Task objective ::
Rewrite the data below, replacing "collector number" with "field number" everywhere and leaving everything else unchanged.

[Dataset items]

::::

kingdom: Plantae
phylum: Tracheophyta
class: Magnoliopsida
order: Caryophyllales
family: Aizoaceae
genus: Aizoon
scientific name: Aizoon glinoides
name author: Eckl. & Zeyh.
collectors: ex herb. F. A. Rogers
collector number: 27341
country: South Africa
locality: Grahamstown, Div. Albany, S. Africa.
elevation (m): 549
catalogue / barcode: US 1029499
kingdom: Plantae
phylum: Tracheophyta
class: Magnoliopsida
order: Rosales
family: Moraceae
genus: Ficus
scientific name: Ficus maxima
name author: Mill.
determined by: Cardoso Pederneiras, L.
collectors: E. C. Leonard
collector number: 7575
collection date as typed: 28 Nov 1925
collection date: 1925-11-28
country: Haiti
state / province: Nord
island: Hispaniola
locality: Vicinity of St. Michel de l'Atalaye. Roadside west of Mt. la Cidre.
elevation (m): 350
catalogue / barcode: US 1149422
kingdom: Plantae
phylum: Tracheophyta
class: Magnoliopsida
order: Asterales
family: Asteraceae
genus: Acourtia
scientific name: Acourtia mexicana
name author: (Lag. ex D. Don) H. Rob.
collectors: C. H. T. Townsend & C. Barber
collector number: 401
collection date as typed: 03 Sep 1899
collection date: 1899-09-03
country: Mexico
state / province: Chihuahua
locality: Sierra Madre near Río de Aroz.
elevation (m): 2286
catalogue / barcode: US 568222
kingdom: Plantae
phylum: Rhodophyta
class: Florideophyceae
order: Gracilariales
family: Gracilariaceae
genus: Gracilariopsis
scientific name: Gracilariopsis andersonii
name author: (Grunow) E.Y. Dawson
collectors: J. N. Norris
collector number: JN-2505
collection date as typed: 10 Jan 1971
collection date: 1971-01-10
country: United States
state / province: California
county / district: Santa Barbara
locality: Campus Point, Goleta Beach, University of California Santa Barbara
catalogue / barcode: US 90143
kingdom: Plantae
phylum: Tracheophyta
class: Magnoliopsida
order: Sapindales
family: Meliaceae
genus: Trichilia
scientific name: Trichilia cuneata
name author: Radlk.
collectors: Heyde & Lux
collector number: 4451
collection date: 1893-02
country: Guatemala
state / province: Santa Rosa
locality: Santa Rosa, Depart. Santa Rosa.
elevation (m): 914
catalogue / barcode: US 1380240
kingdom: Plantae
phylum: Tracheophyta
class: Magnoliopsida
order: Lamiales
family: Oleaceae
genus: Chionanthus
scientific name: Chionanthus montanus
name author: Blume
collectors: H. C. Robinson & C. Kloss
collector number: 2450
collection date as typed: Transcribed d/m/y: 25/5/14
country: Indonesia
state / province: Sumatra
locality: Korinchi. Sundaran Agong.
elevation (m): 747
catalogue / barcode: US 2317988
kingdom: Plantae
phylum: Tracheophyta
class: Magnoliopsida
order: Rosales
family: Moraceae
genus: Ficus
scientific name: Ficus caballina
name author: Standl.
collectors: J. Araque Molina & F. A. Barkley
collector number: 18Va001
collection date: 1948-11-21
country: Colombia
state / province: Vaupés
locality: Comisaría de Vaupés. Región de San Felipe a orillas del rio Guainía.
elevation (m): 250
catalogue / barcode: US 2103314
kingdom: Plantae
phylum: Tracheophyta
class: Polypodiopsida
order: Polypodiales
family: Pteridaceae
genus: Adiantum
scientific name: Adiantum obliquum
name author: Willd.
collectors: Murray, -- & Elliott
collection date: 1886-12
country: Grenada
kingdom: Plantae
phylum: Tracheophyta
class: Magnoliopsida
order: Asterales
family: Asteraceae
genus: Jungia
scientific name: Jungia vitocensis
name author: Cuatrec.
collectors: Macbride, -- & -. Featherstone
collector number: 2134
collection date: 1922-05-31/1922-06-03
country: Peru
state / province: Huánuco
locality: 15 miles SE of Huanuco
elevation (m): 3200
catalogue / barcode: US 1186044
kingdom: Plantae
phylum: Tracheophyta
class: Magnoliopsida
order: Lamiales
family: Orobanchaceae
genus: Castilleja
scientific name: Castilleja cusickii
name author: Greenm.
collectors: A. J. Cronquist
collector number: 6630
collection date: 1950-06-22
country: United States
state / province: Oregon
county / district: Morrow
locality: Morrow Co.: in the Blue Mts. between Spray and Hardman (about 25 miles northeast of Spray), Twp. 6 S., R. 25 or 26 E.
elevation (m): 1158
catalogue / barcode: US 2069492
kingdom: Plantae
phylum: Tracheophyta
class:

::::

Solution ::
kingdom: Plantae
phylum: Tracheophyta
class: Magnoliopsida
order: Caryophyllales
family: Aizoaceae
genus: Aizoon
scientific name: Aizoon glinoides
name author: Eckl. & Zeyh.
collectors: ex herb. F. A. Rogers
field number: 27341
country: South Africa
locality: Grahamstown, Div. Albany, S. Africa.
elevation (m): 549
catalogue / barcode: US 1029499
kingdom: Plantae
phylum: Tracheophyta
class: Magnoliopsida
order: Rosales
family: Moraceae
genus: Ficus
scientific name: Ficus maxima
name author: Mill.
determined by: Cardoso Pederneiras, L.
collectors: E. C. Leonard
field number: 7575
collection date as typed: 28 Nov 1925
collection date: 1925-11-28
country: Haiti
state / province: Nord
island: Hispaniola
locality: Vicinity of St. Michel de l'Atalaye. Roadside west of Mt. la Cidre.
elevation (m): 350
catalogue / barcode: US 1149422
kingdom: Plantae
phylum: Tracheophyta
class: Magnoliopsida
order: Asterales
family: Asteraceae
genus: Acourtia
scientific name: Acourtia mexicana
name author: (Lag. ex D. Don) H. Rob.
collectors: C. H. T. Townsend & C. Barber
field number: 401
collection date as typed: 03 Sep 1899
collection date: 1899-09-03
country: Mexico
state / province: Chihuahua
locality: Sierra Madre near Río de Aroz.
elevation (m): 2286
catalogue / barcode: US 568222
kingdom: Plantae
phylum: Rhodophyta
class: Florideophyceae
order: Gracilariales
family: Gracilariaceae
genus: Gracilariopsis
scientific name: Gracilariopsis andersonii
name author: (Grunow) E.Y. Dawson
collectors: J. N. Norris
field number: JN-2505
collection date as typed: 10 Jan 1971
collection date: 1971-01-10
country: United States
state / province: California
county / district: Santa Barbara
locality: Campus Point, Goleta Beach, University of California Santa Barbara
catalogue / barcode: US 90143
kingdom: Plantae
phylum: Tracheophyta
class: Magnoliopsida
order: Sapindales
family: Meliaceae
genus: Trichilia
scientific name: Trichilia cuneata
name author: Radlk.
collectors: Heyde & Lux
field number: 4451
collection date: 1893-02
country: Guatemala
state / province: Santa Rosa
locality: Santa Rosa, Depart. Santa Rosa.
elevation (m): 914
catalogue / barcode: US 1380240
kingdom: Plantae
phylum: Tracheophyta
class: Magnoliopsida
order: Lamiales
family: Oleaceae
genus: Chionanthus
scientific name: Chionanthus montanus
name author: Blume
collectors: H. C. Robinson & C. Kloss
field number: 2450
collection date as typed: Transcribed d/m/y: 25/5/14
country: Indonesia
state / province: Sumatra
locality: Korinchi. Sundaran Agong.
elevation (m): 747
catalogue / barcode: US 2317988
kingdom: Plantae
phylum: Tracheophyta
class: Magnoliopsida
order: Rosales
family: Moraceae
genus: Ficus
scientific name: Ficus caballina
name author: Standl.
collectors: J. Araque Molina & F. A. Barkley
field number: 18Va001
collection date: 1948-11-21
country: Colombia
state / province: Vaupés
locality: Comisaría de Vaupés. Región de San Felipe a orillas del rio Guainía.
elevation (m): 250
catalogue / barcode: US 2103314
kingdom: Plantae
phylum: Tracheophyta
class: Polypodiopsida
order: Polypodiales
family: Pteridaceae
genus: Adiantum
scientific name: Adiantum obliquum
name author: Willd.
collectors: Murray, -- & Elliott
collection date: 1886-12
country: Grenada
kingdom: Plantae
phylum: Tracheophyta
class: Magnoliopsida
order: Asterales
family: Asteraceae
genus: Jungia
scientific name: Jungia vitocensis
name author: Cuatrec.
collectors: Macbride, -- & -. Featherstone
field number: 2134
collection date: 1922-05-31/1922-06-03
country: Peru
state / province: Huánuco
locality: 15 miles SE of Huanuco
elevation (m): 3200
catalogue / barcode: US 1186044
kingdom: Plantae
phylum: Tracheophyta
class: Magnoliopsida
order: Lamiales
family: Orobanchaceae
genus: Castilleja
scientific name: Castilleja cusickii
name author: Greenm.
collectors: A. J. Cronquist
field number: 6630
collection date: 1950-06-22
country: United States
state / province: Oregon
county / district: Morrow
locality: Morrow Co.: in the Blue Mts. between Spray and Hardman (about 25 miles northeast of Spray), Twp. 6 S., R. 25 or 26 E.
elevation (m): 1158
catalogue / barcode: US 2069492
kingdom: Plantae
phylum: Tracheophyta
class:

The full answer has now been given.